Stuttgart. . Katholisch, bürgernah und solide: Der Grüne Winfried Kretschmann wird zum neuen Führungsduo in Baden-Württemberg gehören – mit ihm bleibt das Ländle bürgerlich.

Er ist unser bürgerlicher Kandidat, sagt der Alt-Grüne Rezzo Schlauch. Bürgerliche Verhaltensweisen sind Winfried Kretschmann wirklich nicht fremd. Er trägt Ehering, hat drei Kinder und ist seit 40 Jahren mit derselben Frau verheiratet, die auch Kretschmann heißt. Er ist Gymnasiallehrer für Ethik, Chemie und Biologie und wandert am Wochenende gerne in der Botanik der Schwäbischen Alb. Er ist im Schützenverein seines kleinen Heimatdorfes Laiz und war dort zweimal Schützenkönig. Er lernte in einem katholischen Internat und arbeitet im Zentralrat der deutschen Katholiken mit.

Geht es konservativer? Win­fried Kretschmann mag es, wenn man ihn konservativ nennt. Jetzt wird er als Kopf der Grünen in die Führungsspitze eines deutschen Bundeslandes aufsteigen.

Für den 62-Jährigen schließt sich nun ein Kreis. 1980 hat er, nach einer wie üblich wilden kommunistischen Studentenzeit, unter dem Eindruck der Proteste gegen das Kernkraftwerk Wyhl die Grünen im Südwesten mitgegründet. Er rieb sich mit den Jahren an ihnen, und zweimal trat er den Rückzug aus der Politik an.

Irgendwann ist es ihm klar geworden: Die feste Brücke zu seiner Partei ist die gemeinsame Liebe zur Natur. Er machte weiter.

Draht zu Mappus

Die Bewährungsprobe – und die erste bundesweite Aufmerksamkeit für diesen Mann – kam mit dem großen Bahnhof-Streit in Stuttgart im Herbst 2010. Im Schlichterrat von Heiner Geißler vertrat er die Position der Bahnhofskritiker. Leise und etwas pädagogisch zwar, durchaus langweilig. Aber zu vermitteln liegt Kretschmann ohnehin mehr als Brüllen.

Als auf beiden Seiten zu viel gebrüllt wurde, griff er zum Telefon und ließ sich zum Mi­nisterpräsidenten durchstellen, um die eskalierende Lage am Schlossplatz zu beruhigen. Daraus wurde ein Draht zu Stefan Mappus, der bis heute hält.

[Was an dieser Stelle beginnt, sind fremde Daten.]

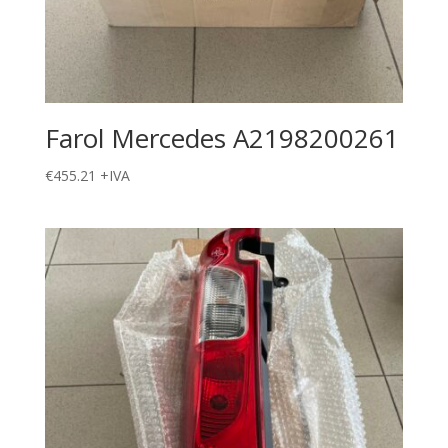
Farol Mercedes A2198200261
€
455.21
+IVA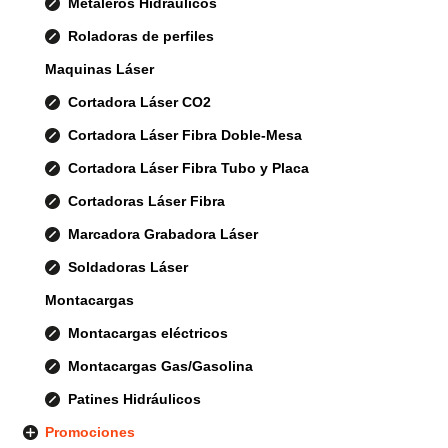
Metaleros Hidráulicos
Roladoras de perfiles
Maquinas Láser
Cortadora Láser CO2
Cortadora Láser Fibra Doble-Mesa
Cortadora Láser Fibra Tubo y Placa
Cortadoras Láser Fibra
Marcadora Grabadora Láser
Soldadoras Láser
Montacargas
Montacargas eléctricos
Montacargas Gas/Gasolina
Patines Hidráulicos
Promociones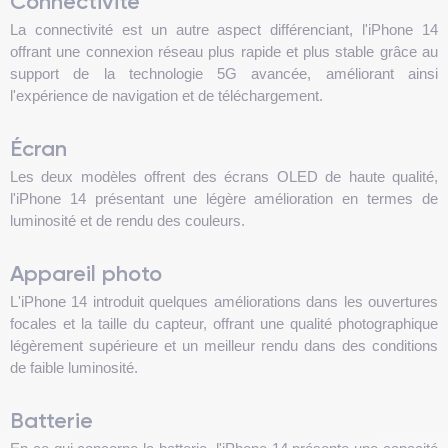
Connectivité
La connectivité est un autre aspect différenciant, l'iPhone 14
offrant une connexion réseau plus rapide et plus stable grâce au
support de la technologie 5G avancée, améliorant ainsi
l'expérience de navigation et de téléchargement.
Écran
Les deux modèles offrent des écrans OLED de haute qualité,
l'iPhone 14 présentant une légère amélioration en termes de
luminosité et de rendu des couleurs.
Appareil photo
L'iPhone 14 introduit quelques améliorations dans les ouvertures
focales et la taille du capteur, offrant une qualité photographique
légèrement supérieure et un meilleur rendu dans des conditions
de faible luminosité.
Batterie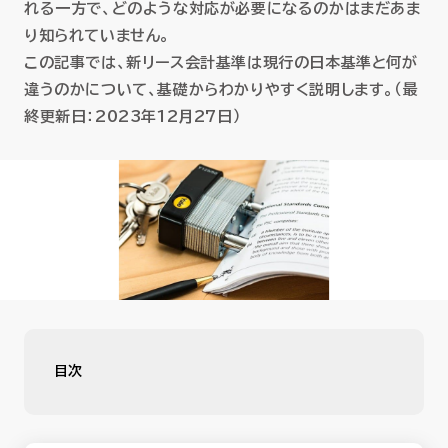
れる一方で、どのような対応が必要になるのかはまだあま
セミナー
り知られていません。
この記事では、新リース会計基準は現行の日本基準と何が
お役立ち情報
違うのかについて、基礎からわかりやすく説明します。（最
終更新日：2023年12月27日）
採用
会社情報
資料ダウンロード
目次
EN
HUE Assetの資料請求はこちら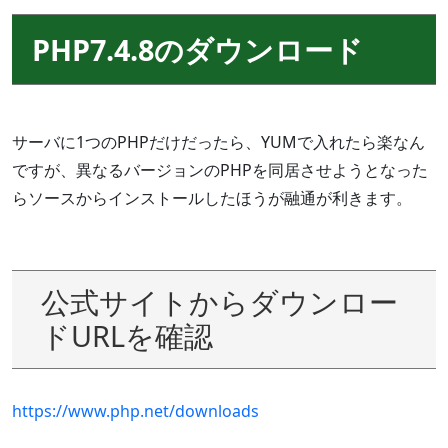
PHP7.4.8のダウンロード
サーバに1つのPHPだけだったら、YUMで入れたら楽なん
ですが、異なるバージョンのPHPを同居させようとなった
らソースからインストールしたほうが融通が利きます。
公式サイトからダウンロー
ドURLを確認
https://www.php.net/downloads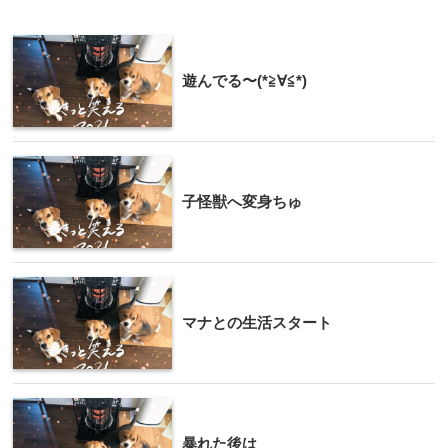
遊んでる〜(*≧∀≦*)
子怪獣へ変身ちゅ
マナとの生活スタート
暴れた後は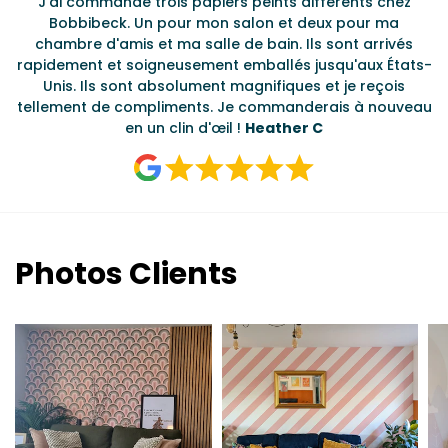
J'ai commandé trois papiers peints différents chez
L
s
Bobbibeck. Un pour mon salon et deux pour ma
d
t
chambre d'amis et ma salle de bain. Ils sont arrivés
u à
rapidement et soigneusement emballés jusqu'aux États-
Unis. Ils sont absolument magnifiques et je reçois
tellement de compliments. Je commanderais à nouveau
en un clin d'œil !
Heather C
Photos Clients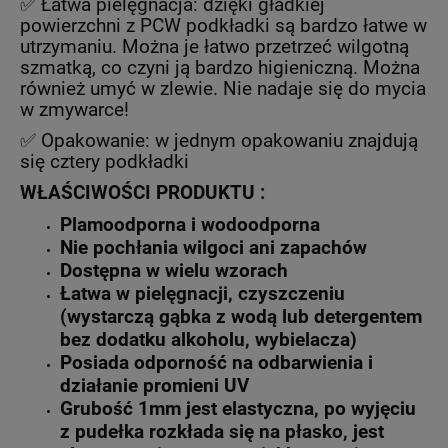
✅ Łatwa pielęgnacja: dzięki gładkiej
powierzchni z PCW podkładki są bardzo łatwe w
utrzymaniu. Można je łatwo przetrzeć wilgotną
szmatką, co czyni ją bardzo higieniczną. Można
również umyć w zlewie. Nie nadaje się do mycia
w zmywarce!
✅ Opakowanie: w jednym opakowaniu znajdują
się cztery podkładki
WŁAŚCIWOŚCI PRODUKTU :
Plamoodporna i wodoodporna
Nie pochłania wilgoci ani zapachów
Dostępna w wielu wzorach
Łatwa w pielęgnacji, czyszczeniu
(wystarczą gąbka z wodą lub detergentem
bez dodatku alkoholu, wybielacza)
Posiada odporność na odbarwienia i
działanie promieni UV
Grubość 1mm jest elastyczna, po wyjęciu
z pudełka rozkłada się na płasko, jest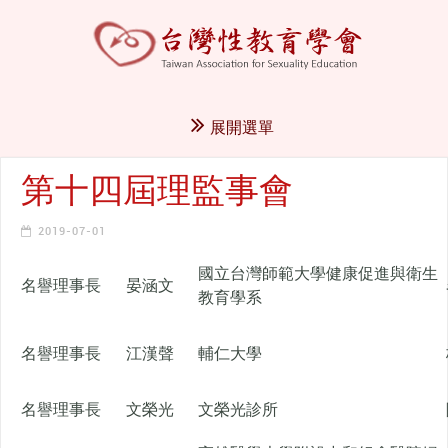
展開選單
第十四屆理監事會
2019-07-01
國立台灣師範大學健康促進與衛生
名譽理事長
晏涵文
教育學系
名譽理事長
江漢聲
輔仁大學
名譽理事長
文榮光
文榮光診所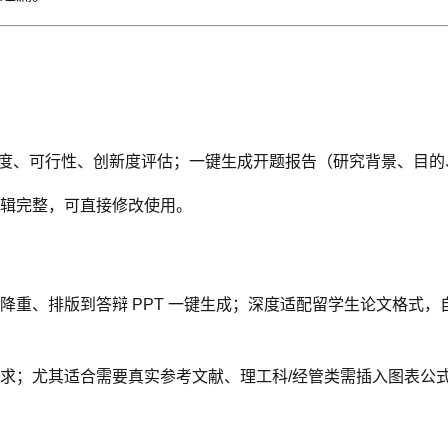
题，附热度、可行性、创新度评估；一键生成开题报告（研究背景、
辑完整，可直接修改使用。
降重、排版到答辩 PPT 一键生成；深度适配留学生论文格式
求；尤其适合需要真实参考文献、理工科/经管类需插入图表公式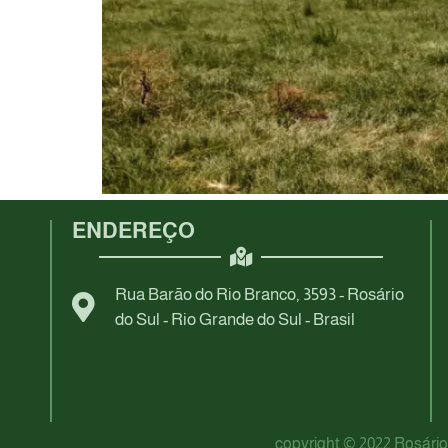
ENDEREÇO
Rua Barão do Rio Branco, 3593 - Rosário
do Sul - Rio Grande do Sul - Brasil
copyright © 2022 Rosário 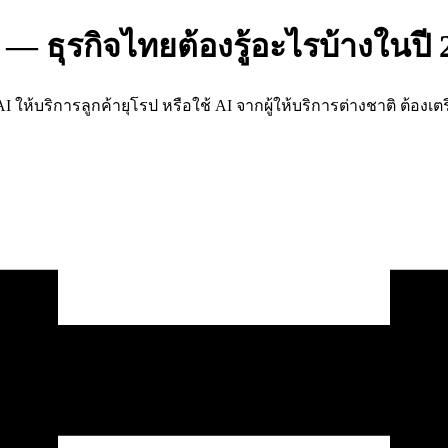
— ธุรกิจไทยต้องรู้อะไรบ้างในปี 
ช้ AI ให้บริการลูกค้ายุโรป หรือใช้ AI จากผู้ให้บริการต่างชาติ ต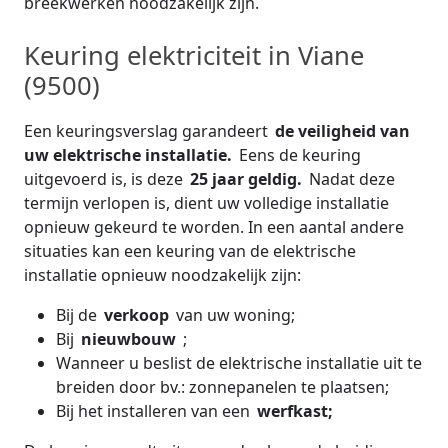
breekwerken noodzakelijk zijn.
Keuring elektriciteit in Viane
(9500)
Een keuringsverslag garandeert
de veiligheid van
uw elektrische installatie.
Eens de keuring
uitgevoerd is, is deze
25 jaar geldig.
Nadat deze
termijn verlopen is, dient uw volledige installatie
opnieuw gekeurd te worden. In een aantal andere
situaties kan een keuring van de elektrische
installatie opnieuw noodzakelijk zijn:
Bij de
verkoop
van uw woning;
Bij
nieuwbouw
;
Wanneer u beslist de elektrische installatie uit te
breiden door bv.: zonnepanelen te plaatsen;
Bij het installeren van een
werfkast;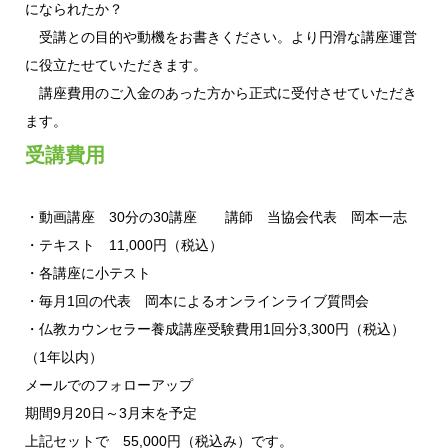
になられたか？
受講との目的や動機をお書きください。より円滑な講座運営
に役立たせていただきます。
講座費用のご入金のあった方から正式に受付させていただき
ます。
受講費用
・動画講座 30分の30講座 講師 当協会代表 岡本一志
・テキスト 11,000円（税込）
・各講座に小テスト
・毎月1回の代表 岡本によるオンラインライブ質問会
・仏教カウンセラー養成講座受験費用1回分3,300円（税込）
（1年以内）
メールでのフォローアップ
期間9月20日～3月末を予定
上記セットで 55,000円（税込み）です。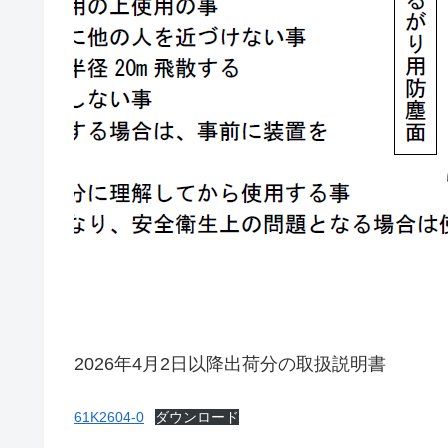
2026年4月2日以降出荷分の取扱説明書
61K2604-0
ダウンロード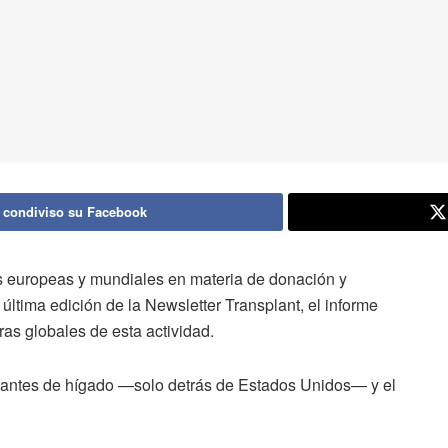
 condiviso su Facebook
as europeas y mundiales en materia de donación y
 última edición de la Newsletter Transplant, el informe
ras globales de esta actividad.
plantes de hígado —solo detrás de Estados Unidos— y el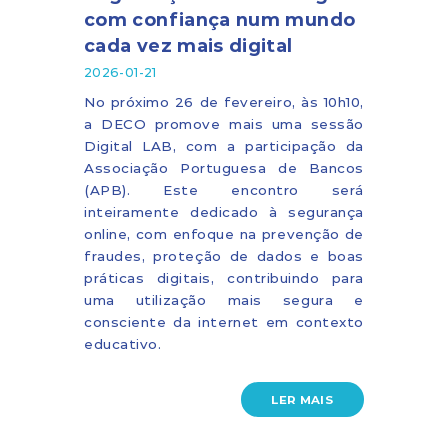
com confiança num mundo
cada vez mais digital
2026-01-21
No próximo 26 de fevereiro, às 10h10,
a DECO promove mais uma sessão
Digital LAB, com a participação da
Associação Portuguesa de Bancos
(APB). Este encontro será
inteiramente dedicado à segurança
online, com enfoque na prevenção de
fraudes, proteção de dados e boas
práticas digitais, contribuindo para
uma utilização mais segura e
consciente da internet em contexto
educativo.
LER MAIS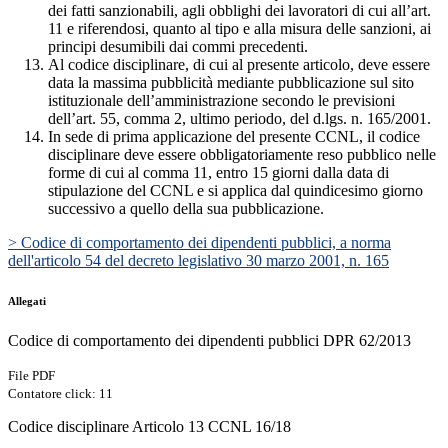
dei fatti sanzionabili, agli obblighi dei lavoratori di cui all’art.
11 e riferendosi, quanto al tipo e alla misura delle sanzioni, ai
principi desumibili dai commi precedenti.
Al codice disciplinare, di cui al presente articolo, deve essere
data la massima pubblicità mediante pubblicazione sul sito
istituzionale dell’amministrazione secondo le previsioni
dell’art. 55, comma 2, ultimo periodo, del d.lgs. n. 165/2001.
In sede di prima applicazione del presente CCNL, il codice
disciplinare deve essere obbligatoriamente reso pubblico nelle
forme di cui al comma 11, entro 15 giorni dalla data di
stipulazione del CCNL e si applica dal quindicesimo giorno
successivo a quello della sua pubblicazione.
> Codice di comportamento dei dipendenti pubblici, a norma
dell'articolo 54 del decreto legislativo 30 marzo 2001, n. 165
Allegati
Codice di comportamento dei dipendenti pubblici DPR 62/2013
File PDF
Contatore click: 11
Codice disciplinare Articolo 13 CCNL 16/18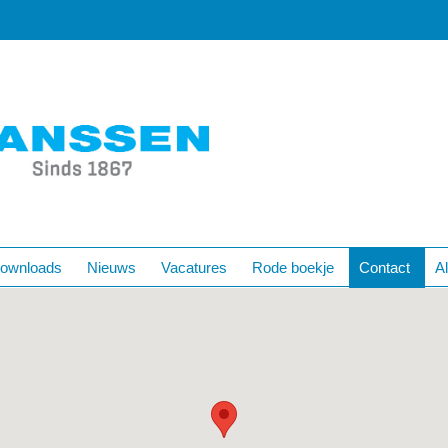
ownloads
Nieuws
Vacatures
Rode boekje
Contact
A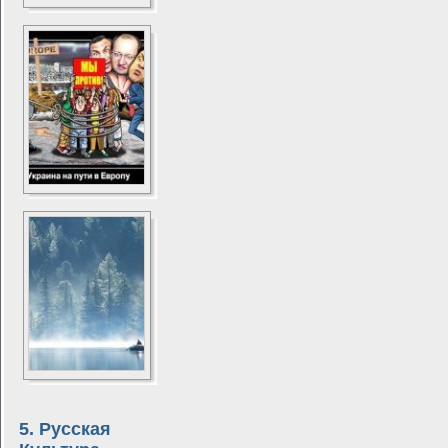
5. Русская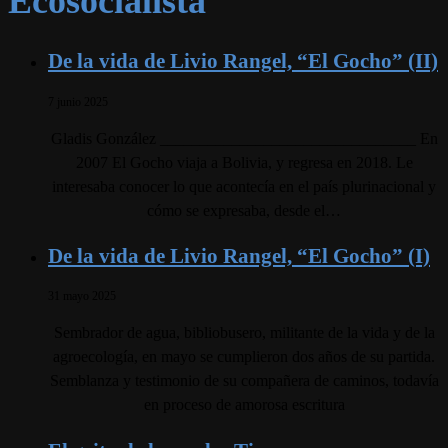
Ecosocialista
De la vida de Livio Rangel, “El Gocho” (II)
7 junio 2025
Gladis González ________________________________ En
2007 El Gocho viaja a Bolivia, y regresa en 2018. Le
interesaba conocer lo que acontecía en el país plurinacional y
cómo se expresaba, desde el…
De la vida de Livio Rangel, “El Gocho” (I)
31 mayo 2025
Sembrador de agua, bibliobusero, militante de la vida y de la
agroecología, en mayo se cumplieron dos años de su partida.
Semblanza y testimonio de su compañera de caminos, todavía
en proceso de amorosa escritura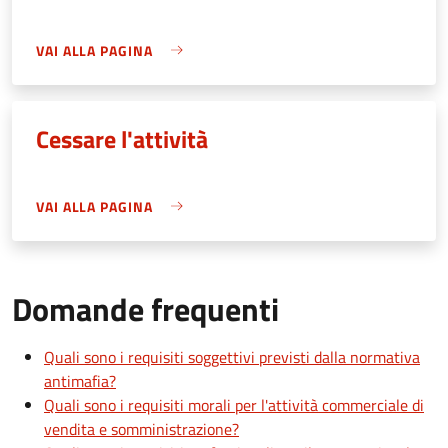
VAI ALLA PAGINA
Cessare l'attività
VAI ALLA PAGINA
Domande frequenti
Quali sono i requisiti soggettivi previsti dalla normativa
antimafia?
Quali sono i requisiti morali per l'attività commerciale di
vendita e somministrazione?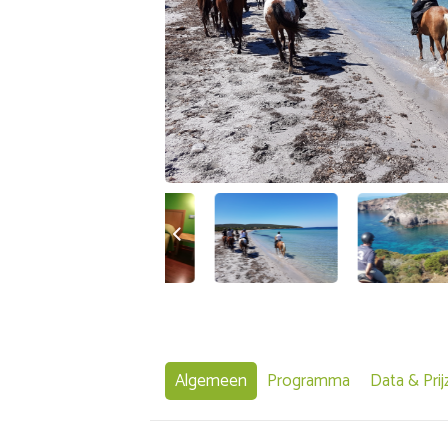
Algemeen
Programma
Data & Prij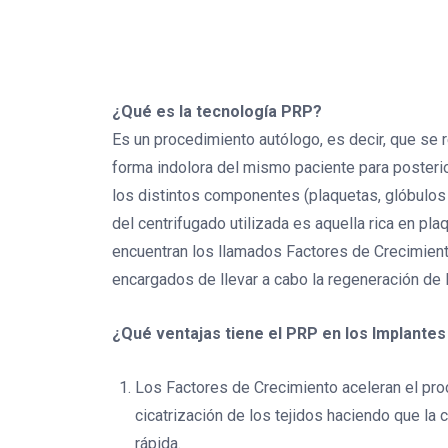
¿Qué es la tecnología PRP?
Es un procedimiento autólogo, es decir, que se r
forma indolora del mismo paciente para posterio
los distintos componentes (plaquetas, glóbulos 
del centrifugado utilizada es aquella rica en p
encuentran los llamados Factores de Crecimient
encargados de llevar a cabo la regeneración de l
¿Qué ventajas tiene el PRP en los Implantes
Los Factores de Crecimiento aceleran el pro
cicatrización de los tejidos haciendo que la
rápida.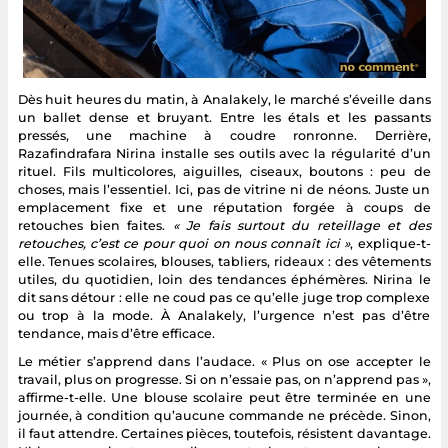
Dès huit heures du matin, à Analakely, le marché s’éveille dans
un ballet dense et bruyant. Entre les étals et les passants
pressés, une machine à coudre ronronne. Derrière,
Razafindrafara Nirina installe ses outils avec la régularité d’un
rituel. Fils multicolores, aiguilles, ciseaux, boutons : peu de
choses, mais l’essentiel. Ici, pas de vitrine ni de néons. Juste un
emplacement fixe et une réputation forgée à coups de
retouches bien faites.
« Je fais surtout du reteillage et des
retouches, c’est ce pour quoi on nous connaît ici »
, explique-t-
elle. Tenues scolaires, blouses, tabliers, rideaux : des vêtements
utiles, du quotidien, loin des tendances éphémères. Nirina le
dit sans détour : elle ne coud pas ce qu’elle juge trop complexe
ou trop à la mode. À Analakely, l’urgence n’est pas d’être
tendance, mais d’être efficace.
Le métier s’apprend dans l’audace. « Plus on ose accepter le
travail, plus on progresse. Si on n’essaie pas, on n’apprend pas »,
affirme-t-elle. Une blouse scolaire peut être terminée en une
journée, à condition qu’aucune commande ne précède. Sinon,
il faut attendre. Certaines pièces, toutefois, résistent davantage.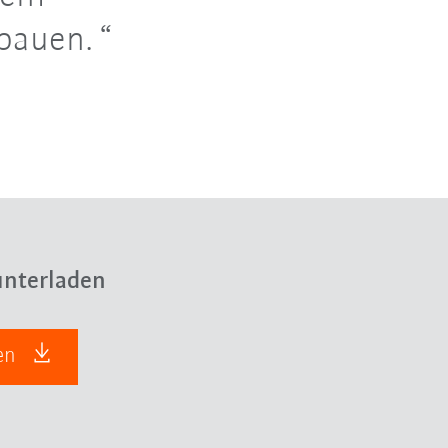
bauen.
nterladen
den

Mehr moderieren. Nicht nur notfalls Kompromisse ma­chen. Das ist Kretschmanns Linie. Niemand sollte dies mit mangelndem Selbstbewusstsein verwechseln.

Die taz hat ihn einmal ge­fragt, welcher Regierungsstil zu Baden-Württemberg passe. Seine Antwort kam kurz und knapp wie sein Bürstenhaarschnitt: „Meiner“.